FRAGMENTO PARA LEER:
---------------

Estas discusiones tuvieron también sus manifestaciones en el mundo intelectual, donde el conflicto yugoslavo, de una cierta manera, actuó como catalizador de las nuevas coordenadas ideológicas que surgían de las ruinas de la Guerra Fría. Mientras que el filósofo Alain Finkielkraut, francés y judío, adoptaba la férrea defensa de los croatas en base a su derecho de autodeterminación nacional, esgrimiendo una fuertísima crítica contra las fuerzas serbias sobre la base de sus resabios comunistas y su expansionismo, Peter Handke fue uno de las pocas figuras públicas en asumir la controvertida defensa de Serbia y de los serbios frente a lo que estaba ocurriendo
Los argumentos de Finkielkraut no fueron fácilmente recibidos en Francia, un país tradicionalmente cercano a Serbia e impregnado de la narrativa antifascista. Y, sin embargo, sus declaraciones tenían sobrados fundamentos: había sido efectivamente el Ejército Popular Yugoslavo, en ese momento aliado a Milošević por intereses políticos comunes, el que inició la guerra al lanzar una intervención militar para evitar la secesión de Croacia y Eslovenia, repúblicas que votaron su independencia en referéndums democráticos en el mes junio de 1991. También tenía razón el francés al señalar las violentísimas acciones del ejército yugoslavo y de las fuerzas serbias en Bosnia, cuyas unidades operaron a lo largo de todo el conflicto apuntando sistemáticamente contra los derechos de las poblaciones civiles.
Las posiciones de Handke, en cambio, resultaban al menos polémicas: su defensa poco delicada de Serbia y de los serbios mientras los medios transmitían a todo el mundo las atrocidades cometidas por fuerzas serbias en lugares como Vukovar y Srebrenica, y sus coqueteos con la figura de Slobodan Milošević, eran inaceptables para una opinión pública sensibilizada desde los años ’80 ante el abuso de los derechos humanos. Y sin embargo, al menos la evidente distancia intelectual que separa al genial escritor austríaco de su provocador homólogo francés debería indicarnos que quizás los términos simplificados de la discusión pública no habrían estado haciendo justicia a la complejidad de la discusión.

---------------

Escribe de nuevo el pasaje del texto sobre el conflicto yugoslavo comprendido entre "Las posiciones de" y "de la discusión.", ambos incluidos, y cambia "Srebrenica" por "Sarajevo".

DATOS MOSTRADOS:
---------------

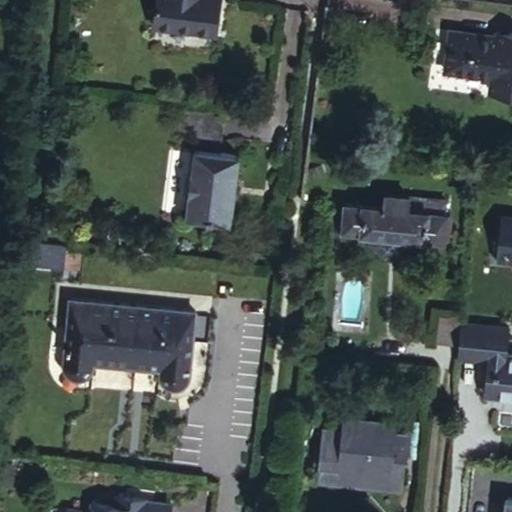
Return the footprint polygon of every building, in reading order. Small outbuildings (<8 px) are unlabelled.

---------------

RESULTADO DEL EJERCICIO:
Las posiciones de Handke, en cambio, resultaban al menos polémicas: su defensa poco delicada de Serbia y de los serbios mientras los medios transmitían a todo el mundo las atrocidades cometidas por fuerzas serbias en lugares como Vukovar y Sarajevo, y sus coqueteos con la figura de Slobodan Milošević, eran inaceptables para una opinión pública sensibilizada desde los años ’80 ante el abuso de los derechos humanos. Y sin embargo, al menos la evidente distancia intelectual que separa al genial escritor austríaco de su provocador homólogo francés debería indicarnos que quizás los términos simplificados de la discusión pública no habrían estado haciendo justicia a la complejidad de la discusión.